▶ TASK DIRECTIONS:
Update the lines below, from the one containing "2. 選べる2つの治療" through the end of the items, by replacing "ふくらはぎ" with "太もも" and leaving everything else unchanged.

▶ DATA EXCERPTS:
----------

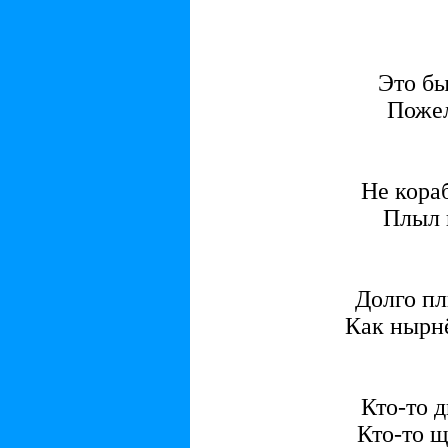
Это бы
Пожел
Не кораб
Плыл 
Долго пл
Как нырн
Кто-то д
Кто-то щ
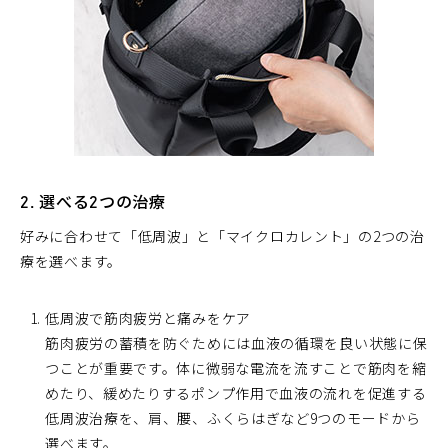
2. 選べる2つの治療
好みに合わせて「低周波」と「マイクロカレント」の2つの治
療を選べます。
低周波で筋肉疲労と痛みをケア
筋肉疲労の蓄積を防ぐためには血液の循環を良い状態に保
つことが重要です。体に微弱な電流を流すことで筋肉を縮
めたり、緩めたりするポンプ作用で血液の流れを促進する
低周波治療を、肩、腰、ふくらはぎなど9つのモードから
選べます。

----------

▶ EXERCISE SOLUTION:
2. 選べる2つの治療
好みに合わせて「低周波」と「マイクロカレント」の2つの治
療を選べます。
低周波で筋肉疲労と痛みをケア
筋肉疲労の蓄積を防ぐためには血液の循環を良い状態に保
つことが重要です。体に微弱な電流を流すことで筋肉を縮
めたり、緩めたりするポンプ作用で血液の流れを促進する
低周波治療を、肩、腰、太ももなど9つのモードから
選べます。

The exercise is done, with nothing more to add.